Karim Amir, a self-conscious adolescent, introduces himself as "a funny kind" of Englishman and admits that he is not "proud of it"; the "it" is not about being a "funny kind" but of being English. In the very first paragraph of the novel he covers a lot of ground, probing his racially mixed background—Indian and English—describing his current state of being, and wondering if he is "restless and bored" because of his mixed heritage, his life in the suburbs, or the gloominess of his family.

Karim and his father, Haroon Amir, go out for an evening at Eva Kay's, where his father, a clerk in the Civil Service, has been invited to give a talk on "two aspects of Oriental philosophy," his dedicated avocation. The setting is suburban London in the early 1970s, established by detailed descriptions of the clothing, music, and social habits of the times.

Upon the arrival of father and son, Eva, a floridly dressed and made-up English woman, greets them. To Karim she seems overly familiar with his father. They are welcomed by a set of bohemians and affected pseudo-intellectuals. Karim retreats to the attic room of Eva's son, Charlie Kay. On his way upstairs, Karim, who remembers and explores every stitch of clothing, every element of décor, and practically every word he has ever heard, recalls Eva's surprisingly explicit sexual confessions to him on an earlier occasion. He also takes in the racism of the group's response to Haroon's "brown" presence among them.

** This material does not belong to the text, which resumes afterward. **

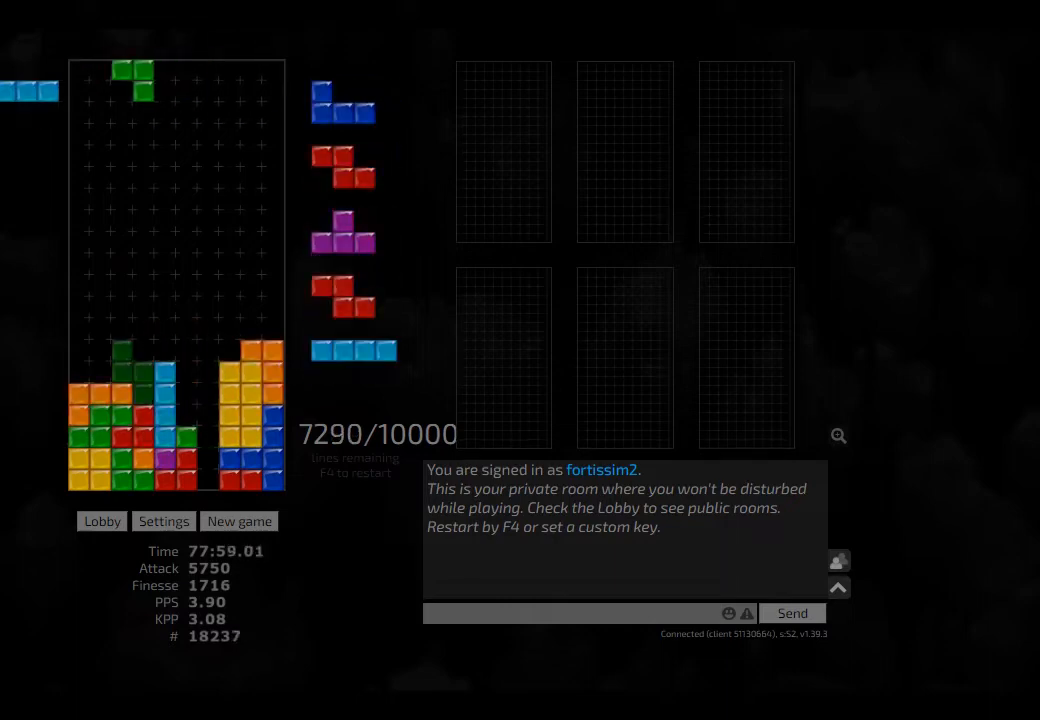
{"keys": ["ccw", "hd"], "events": [[84, "hd", "down"], [84, "left", "down"], [167, "ccw", "down"], [167, "hd", "up"], [250, "ccw", "up"], [250, "left", "up"], [375, "hd", "down"], [417, "hd", "up"], [459, "hd", "down"], [500, "ccw", "down"]]}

At one point Karim retreats to the garden, where he discovers his father and Eva making love. He is disturbed and titillated by the scene, which includes his view of Eva's nakedness and the revelation that she has only one breast. Karim and Charlie have a brief sexual dalliance interrupted by the arrival of Eva and Haroon. Eva expresses her delight with the boys' behavior.

At home, Haroon, appalled by his son's homosexual escapade, upbraids Karim. In response Karim warns that he too has witnessed a transgressive sexual liaison between his unfaithful father and Eva. Sympathetic to his mother, Karim makes up a bed for his mother on the living room sofa and confesses that he will never marry. In the days to follow Haroon takes part in family life but refuses to speak to anyone. After a phone call with Eva in which Haroon regains his voice, he invites Karim to accompany him to an "appearance" that Eva has arranged, an opportunity for Haroon to share his philosophy and expand his influence. Haroon embraces his son and, savoring his own liberation, announces that they are "growing up together." Karim overhears his father, a Londoner for over 20 years, putting aside his mindfully acquired British diction and rehearsing an exaggeration of an Indian accent. Karim begins to think of his father as "God" and becomes determined to discover whether his father is a clever fraud or a true holy man.

Analysis

Bursting with sexual energy and a world seen and judged through adolescent hypersexuality, Karim is absorbed with physical descriptions and contemporary clothing fashion. He watches with fascination his father's yoga exercise, intensely interested in his father's body. Karim is 17 and obsessed with appearance. It takes him an hour to dress, including three changes of clothes before he is ready to go out for the evening. His descriptions of everything and everyone are heightened and sexualized. His sexual encounter with Charlie raises no questions for him. He is happily bisexual. Everyone he observes, including his father, operates out of a highly charged sexuality. He hears his father's hearty laugh after sex and wonders about his own conception.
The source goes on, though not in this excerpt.